Fig. 6. CHD4 induces similar FRET changes in extra-nucleosomal DNA at the TA-rich side.

a Schematic showing the labelling scheme for 9^AF555w60^Bio and the two possible remodelling directions after treating with CHD4, depending on whether the ‘9’ end acts as an entry or an exit side. b FRET vs time traces for 9^AF555w60^Bio alone with a proximal (top) or distal (bottom) H2A AF647 label. c FRET vs time trace for 9^AF555w60^Bio bearing a distal AF647 label, showing an increase upon the addition of 2 nM CHD4. This newly established structure can be relatively stable (left) or can be transient, dropping back to the initial state (right). The proportions of each scenario (from 78 particles) are illustrated as a pie chart. d FRET vs time trace for distally labelled 9^AF555w60^Bio in presence of both 2 nM CHD4 and 1 mM ATP, showing an increase to a similar level to that of CHD4 alone. e FRET vs time trace for proximally labelled 9^AF555w60^Bio, showing a stepwise drop upon treatment with 2 nM CHD4 and 1 mM ATP. In this case, the AF555 tag at the ‘9’ end is moving away from the histone octamer, in contrast to the direction of movement observed in (d).

Fig. 7. A model for CHD4-driven nucleosome sliding.
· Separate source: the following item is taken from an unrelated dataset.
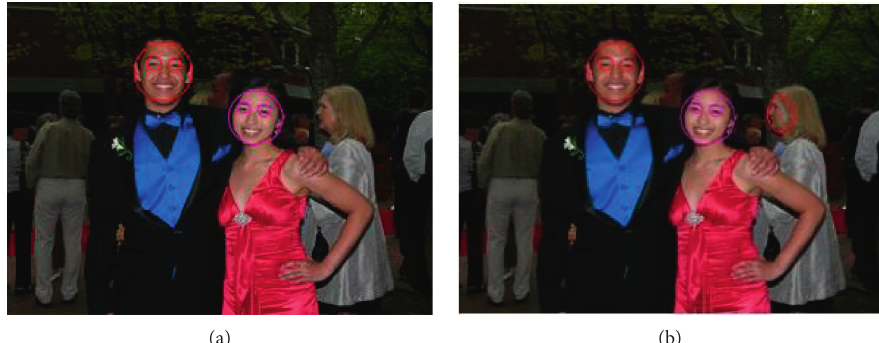
Figure 11: Detection on the original image by the CNN and MSDNN methods. (a) Results by the CNN method. (b) Results by the MSDNN method.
a Schematic of one-half of a nucleosomal DNA sequence. SHL positions are indicated. b Binding of the two-lobed ATPase domain of CHD4 (not drawn in scale) induces a 1-bp shift in the so-called tracking strand of the DNA, creating a distortion that reaches from the SHL2 site all the way back to the 5′ end of the tracking strand. The DNA segment moved by CHD4-induced remodelling is coloured in red in this and the following figures. c Binding of ATP induces a conformational change in CHD4, ‘closing’ the two lobes around the ATP. This change results in the guide strand ‘catching up’ to the tracking strand and then the movement of both strands by ~1 bp past CHD4, so that a small bulge (or other irregularity) forms in the region of the dyad. d Hydrolysis of ATP drives a return of CHD4 to the open conformation, inducing a second 1-bp movement of the tracking strand, analogous to that in part b, and initiating a second cycle of the same process. e Following four further cycles of ATP binding and hydrolysis, a large irregularity is built up near the dyad. f The strain induced by this irregularity causes a concerted rearrangement of the DNA such that 5 bp are expelled from the exit side. This whole cycle can in principle be repeated many times.